Julius Randle, Kentucky (18.1 PPG, 10.5 RPG, 28 PER, 56.6% eFG, 94.7 dRTG)
Randle has been as good as advertised, and since we’ve been numb to the sensational freshman (especially at Kentucky), it bears repeating that he’s averaging a double-double per game. He’s compiled these numbers despite being the focus of opposing defenses in every game he’s played at the collegiate level. Even greener statistical pastures should lie ahead with the continued development of his talented teammates on the perimeter. James Young and the Harrison twins finished off Louisville two weekends ago, but it was Randle dominating an excellent defensive team inside that got the Wildcats going. The game against Michigan State in the Champions Classic is also worth mentioning. The Spartans flustered him early, but Randle still found a way to get to the free throw line 15 times, score 27 points, and bring Kentucky back into the game.
Jordan Clarkson, Missouri (19.3 PPG, 4.1 APG, 26 PER, 53% eFG, 84% FT).

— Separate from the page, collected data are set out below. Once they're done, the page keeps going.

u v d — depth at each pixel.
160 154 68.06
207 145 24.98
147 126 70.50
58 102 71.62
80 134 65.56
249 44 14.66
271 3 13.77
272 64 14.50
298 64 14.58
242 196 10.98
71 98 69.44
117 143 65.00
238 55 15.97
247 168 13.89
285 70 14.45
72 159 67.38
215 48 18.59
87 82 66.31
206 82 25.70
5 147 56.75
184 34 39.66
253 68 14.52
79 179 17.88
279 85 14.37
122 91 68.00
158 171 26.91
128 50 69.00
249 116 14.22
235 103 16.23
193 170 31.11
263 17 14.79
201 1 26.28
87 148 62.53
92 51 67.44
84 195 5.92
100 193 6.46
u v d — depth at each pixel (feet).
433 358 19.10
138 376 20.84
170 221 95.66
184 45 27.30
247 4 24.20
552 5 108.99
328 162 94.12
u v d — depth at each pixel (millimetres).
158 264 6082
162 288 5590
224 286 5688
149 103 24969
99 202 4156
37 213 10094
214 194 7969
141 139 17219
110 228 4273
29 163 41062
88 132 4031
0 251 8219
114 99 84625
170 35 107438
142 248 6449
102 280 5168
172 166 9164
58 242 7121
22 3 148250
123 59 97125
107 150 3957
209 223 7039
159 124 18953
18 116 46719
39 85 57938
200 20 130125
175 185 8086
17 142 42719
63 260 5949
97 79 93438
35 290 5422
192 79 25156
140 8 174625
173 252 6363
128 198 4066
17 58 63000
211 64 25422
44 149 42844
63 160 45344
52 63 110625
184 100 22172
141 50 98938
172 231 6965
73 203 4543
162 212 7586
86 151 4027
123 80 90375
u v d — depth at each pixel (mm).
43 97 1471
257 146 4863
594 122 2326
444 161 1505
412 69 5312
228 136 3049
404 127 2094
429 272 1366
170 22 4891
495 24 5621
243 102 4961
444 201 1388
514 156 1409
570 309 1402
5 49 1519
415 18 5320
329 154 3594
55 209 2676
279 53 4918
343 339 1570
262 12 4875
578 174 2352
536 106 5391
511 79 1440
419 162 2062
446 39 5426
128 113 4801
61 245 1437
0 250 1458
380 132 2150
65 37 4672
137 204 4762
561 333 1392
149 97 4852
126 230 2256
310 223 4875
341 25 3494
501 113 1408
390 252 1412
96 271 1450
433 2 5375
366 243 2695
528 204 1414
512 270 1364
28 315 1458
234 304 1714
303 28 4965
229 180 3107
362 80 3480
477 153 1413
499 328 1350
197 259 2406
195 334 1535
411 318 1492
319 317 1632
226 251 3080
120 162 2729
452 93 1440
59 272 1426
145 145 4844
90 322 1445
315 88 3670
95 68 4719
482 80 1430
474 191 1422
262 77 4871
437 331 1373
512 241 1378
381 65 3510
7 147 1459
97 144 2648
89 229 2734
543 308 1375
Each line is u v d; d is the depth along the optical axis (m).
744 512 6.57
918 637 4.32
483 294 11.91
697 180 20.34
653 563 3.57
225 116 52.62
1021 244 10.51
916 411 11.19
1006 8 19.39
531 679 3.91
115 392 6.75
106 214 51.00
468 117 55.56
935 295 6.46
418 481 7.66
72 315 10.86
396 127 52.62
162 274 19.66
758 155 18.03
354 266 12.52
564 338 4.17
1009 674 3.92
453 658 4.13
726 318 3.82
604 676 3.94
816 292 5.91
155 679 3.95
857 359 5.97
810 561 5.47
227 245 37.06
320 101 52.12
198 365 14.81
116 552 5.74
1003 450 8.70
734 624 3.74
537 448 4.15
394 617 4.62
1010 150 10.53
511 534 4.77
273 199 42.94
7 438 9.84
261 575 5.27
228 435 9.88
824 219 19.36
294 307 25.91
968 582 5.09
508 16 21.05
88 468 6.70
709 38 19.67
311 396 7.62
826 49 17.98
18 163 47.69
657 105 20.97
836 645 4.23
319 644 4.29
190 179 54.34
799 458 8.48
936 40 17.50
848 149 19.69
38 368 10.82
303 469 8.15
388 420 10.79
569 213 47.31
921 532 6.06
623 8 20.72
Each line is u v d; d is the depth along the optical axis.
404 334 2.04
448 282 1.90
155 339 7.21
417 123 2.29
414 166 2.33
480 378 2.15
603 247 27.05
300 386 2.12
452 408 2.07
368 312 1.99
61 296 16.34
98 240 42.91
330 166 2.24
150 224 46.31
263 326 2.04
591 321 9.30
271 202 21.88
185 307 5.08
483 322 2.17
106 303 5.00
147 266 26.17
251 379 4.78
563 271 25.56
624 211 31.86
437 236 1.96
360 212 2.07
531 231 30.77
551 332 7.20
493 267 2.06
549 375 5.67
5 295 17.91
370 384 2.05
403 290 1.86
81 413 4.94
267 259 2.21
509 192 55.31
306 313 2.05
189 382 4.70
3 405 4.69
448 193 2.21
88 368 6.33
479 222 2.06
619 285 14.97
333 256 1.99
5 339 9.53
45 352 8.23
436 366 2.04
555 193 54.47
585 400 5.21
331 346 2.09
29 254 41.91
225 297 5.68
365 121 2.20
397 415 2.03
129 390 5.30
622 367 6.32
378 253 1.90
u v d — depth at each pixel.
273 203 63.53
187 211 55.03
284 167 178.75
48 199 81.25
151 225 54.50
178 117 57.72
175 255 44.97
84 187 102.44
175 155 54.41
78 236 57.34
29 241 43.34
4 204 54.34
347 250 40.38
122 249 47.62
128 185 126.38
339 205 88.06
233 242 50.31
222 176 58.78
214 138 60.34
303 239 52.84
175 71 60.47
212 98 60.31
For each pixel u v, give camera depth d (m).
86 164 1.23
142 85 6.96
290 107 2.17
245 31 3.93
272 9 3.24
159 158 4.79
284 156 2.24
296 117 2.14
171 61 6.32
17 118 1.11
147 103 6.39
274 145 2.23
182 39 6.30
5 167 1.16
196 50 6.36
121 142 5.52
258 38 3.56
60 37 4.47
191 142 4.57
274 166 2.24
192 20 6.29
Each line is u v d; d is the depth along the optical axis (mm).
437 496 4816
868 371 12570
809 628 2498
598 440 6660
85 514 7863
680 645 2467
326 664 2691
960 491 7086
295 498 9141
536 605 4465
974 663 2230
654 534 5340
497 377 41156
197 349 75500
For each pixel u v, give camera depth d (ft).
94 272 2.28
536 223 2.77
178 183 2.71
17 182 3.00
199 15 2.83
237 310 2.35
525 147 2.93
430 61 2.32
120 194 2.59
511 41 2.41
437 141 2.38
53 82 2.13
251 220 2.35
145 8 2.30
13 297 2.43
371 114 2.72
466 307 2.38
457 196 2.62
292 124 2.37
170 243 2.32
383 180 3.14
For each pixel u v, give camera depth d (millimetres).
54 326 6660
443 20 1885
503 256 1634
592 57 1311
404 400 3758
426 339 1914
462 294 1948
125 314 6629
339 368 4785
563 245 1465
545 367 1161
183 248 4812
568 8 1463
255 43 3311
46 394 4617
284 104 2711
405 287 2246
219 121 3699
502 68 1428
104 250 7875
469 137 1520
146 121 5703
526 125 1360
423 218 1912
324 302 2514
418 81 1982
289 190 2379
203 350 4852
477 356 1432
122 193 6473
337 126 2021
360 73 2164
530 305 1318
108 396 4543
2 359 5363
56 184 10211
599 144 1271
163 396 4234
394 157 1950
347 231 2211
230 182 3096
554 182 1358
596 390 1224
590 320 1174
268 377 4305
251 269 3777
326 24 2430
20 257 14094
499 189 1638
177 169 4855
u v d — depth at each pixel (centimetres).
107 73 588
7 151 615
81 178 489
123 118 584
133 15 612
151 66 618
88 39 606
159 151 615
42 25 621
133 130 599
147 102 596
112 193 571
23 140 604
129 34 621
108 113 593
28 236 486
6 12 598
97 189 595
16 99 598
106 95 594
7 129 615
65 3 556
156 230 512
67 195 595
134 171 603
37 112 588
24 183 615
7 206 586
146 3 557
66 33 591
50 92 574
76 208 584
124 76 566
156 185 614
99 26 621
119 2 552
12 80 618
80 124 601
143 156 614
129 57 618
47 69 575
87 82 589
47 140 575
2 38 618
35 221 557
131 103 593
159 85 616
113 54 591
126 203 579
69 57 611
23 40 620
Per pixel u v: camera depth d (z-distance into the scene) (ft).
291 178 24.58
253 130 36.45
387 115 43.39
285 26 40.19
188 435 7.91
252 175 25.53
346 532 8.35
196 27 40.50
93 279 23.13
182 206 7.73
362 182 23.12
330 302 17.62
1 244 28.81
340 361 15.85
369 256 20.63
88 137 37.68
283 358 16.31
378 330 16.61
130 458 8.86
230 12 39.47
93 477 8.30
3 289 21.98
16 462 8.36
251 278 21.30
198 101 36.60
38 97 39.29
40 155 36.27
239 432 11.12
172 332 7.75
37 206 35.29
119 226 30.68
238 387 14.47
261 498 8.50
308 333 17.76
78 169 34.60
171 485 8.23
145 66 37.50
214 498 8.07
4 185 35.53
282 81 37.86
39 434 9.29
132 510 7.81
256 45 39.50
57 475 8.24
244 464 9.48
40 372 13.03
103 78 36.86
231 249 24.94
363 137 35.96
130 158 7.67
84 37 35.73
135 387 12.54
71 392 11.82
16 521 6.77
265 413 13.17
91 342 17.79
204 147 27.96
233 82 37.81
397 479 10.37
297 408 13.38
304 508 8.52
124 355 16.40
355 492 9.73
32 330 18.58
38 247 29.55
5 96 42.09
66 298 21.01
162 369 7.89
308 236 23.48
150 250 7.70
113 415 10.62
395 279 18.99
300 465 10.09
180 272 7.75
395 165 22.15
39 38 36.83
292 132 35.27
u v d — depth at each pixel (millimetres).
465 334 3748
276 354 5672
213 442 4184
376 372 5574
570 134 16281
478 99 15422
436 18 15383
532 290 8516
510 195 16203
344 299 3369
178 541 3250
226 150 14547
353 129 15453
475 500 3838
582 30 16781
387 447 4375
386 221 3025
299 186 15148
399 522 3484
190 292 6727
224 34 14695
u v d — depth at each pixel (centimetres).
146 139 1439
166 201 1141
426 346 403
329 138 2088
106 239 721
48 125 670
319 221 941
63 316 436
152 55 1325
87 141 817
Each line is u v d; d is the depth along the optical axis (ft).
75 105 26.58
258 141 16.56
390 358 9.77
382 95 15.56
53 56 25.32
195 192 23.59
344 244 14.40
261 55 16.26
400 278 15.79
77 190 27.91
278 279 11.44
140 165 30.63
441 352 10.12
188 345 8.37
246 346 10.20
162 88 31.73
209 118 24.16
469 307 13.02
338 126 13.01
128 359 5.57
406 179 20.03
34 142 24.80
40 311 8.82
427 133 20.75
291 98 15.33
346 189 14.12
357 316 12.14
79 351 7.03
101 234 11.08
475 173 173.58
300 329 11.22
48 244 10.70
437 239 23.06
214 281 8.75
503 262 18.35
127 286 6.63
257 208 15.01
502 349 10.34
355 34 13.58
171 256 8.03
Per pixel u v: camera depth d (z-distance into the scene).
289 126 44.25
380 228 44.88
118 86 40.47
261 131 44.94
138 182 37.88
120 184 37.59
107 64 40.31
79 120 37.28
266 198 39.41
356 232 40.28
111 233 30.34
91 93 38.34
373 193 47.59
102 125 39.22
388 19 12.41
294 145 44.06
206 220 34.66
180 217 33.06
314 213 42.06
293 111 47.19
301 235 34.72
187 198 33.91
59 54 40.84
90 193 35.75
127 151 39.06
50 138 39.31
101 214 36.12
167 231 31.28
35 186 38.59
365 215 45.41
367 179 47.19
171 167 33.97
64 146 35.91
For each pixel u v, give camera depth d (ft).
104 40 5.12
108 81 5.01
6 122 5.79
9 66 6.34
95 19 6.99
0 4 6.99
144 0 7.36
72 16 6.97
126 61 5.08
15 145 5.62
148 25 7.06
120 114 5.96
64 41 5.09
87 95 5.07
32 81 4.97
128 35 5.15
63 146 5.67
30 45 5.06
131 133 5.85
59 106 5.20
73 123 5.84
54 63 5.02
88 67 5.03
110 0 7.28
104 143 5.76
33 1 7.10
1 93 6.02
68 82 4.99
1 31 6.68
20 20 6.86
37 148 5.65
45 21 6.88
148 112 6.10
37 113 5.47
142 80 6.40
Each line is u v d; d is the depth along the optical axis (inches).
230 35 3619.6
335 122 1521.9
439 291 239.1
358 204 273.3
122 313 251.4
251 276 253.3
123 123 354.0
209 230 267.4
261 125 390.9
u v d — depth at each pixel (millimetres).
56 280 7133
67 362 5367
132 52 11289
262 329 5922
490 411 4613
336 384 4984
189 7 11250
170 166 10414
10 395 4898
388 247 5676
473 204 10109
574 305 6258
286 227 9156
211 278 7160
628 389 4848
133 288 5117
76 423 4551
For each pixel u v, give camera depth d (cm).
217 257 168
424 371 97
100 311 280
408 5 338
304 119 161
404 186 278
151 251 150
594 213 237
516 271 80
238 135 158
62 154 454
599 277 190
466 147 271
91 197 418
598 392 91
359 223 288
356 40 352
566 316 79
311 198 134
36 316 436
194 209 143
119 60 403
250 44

Clarkson was bandied about quite a bit leading up the season, and the Tulsa transfer has not disappointed. He’s second in the SEC in both points per game and assists, and has reached those numbers with solid efficiency. What really cinches Clarkson’s candidacy is that Missouri is winning games. The Tigers enter conference play with the fewest losses (one) of any SEC team, albeit having done so against a weaker schedule than Florida or Kentucky. He’s also been at his best when Missouri has needed him most. He had 20+ points in wins against UCLA and NC State, and nearly willed the Tigers to a win over Illinois with a superb 25 points. He also prevented a demoralizing home loss to Southern Illinois early in the season, fending off the Salukis with 31 points.
There’s Still Time to Make the Jump
These eight players have had excellent seasons in their own right, and will certainly be heard from as we enter conference play.
- Jordan Mickey, LSU (14.1 PPG, 7.8 RPG, 3.6 BPG, 90 dRTG)
- Willie Cauley-Stein, Kentucky (8.8 PPG, 8.2 RPG, 4.1 BPG, 87.3 dRTG)
- Johnny O’Bryant, LSU (14.6 PPG, 7.5 TRB, 1.0 BPG, 93.6 dRTG)
- Jordan McRae, Tennessee (18.9 PPG, 2.6 APG, 28.4 PER, 53.2% eFG%)
- Trevor Releford, Alabama (18.5 PPG, 3.7 RPG, 2.5 APG, 26.6 PER, 62.9% eFG%)
- Jarnell Stokes, Tennessee (13.8 PPG, 9.2 RPG, 25.4 PER, 96.1 dRTG)
- Jarvis Summers, Ole Miss (17.8 PPG, 3.2 APG, 26.4 PER, 64.2% eFG%)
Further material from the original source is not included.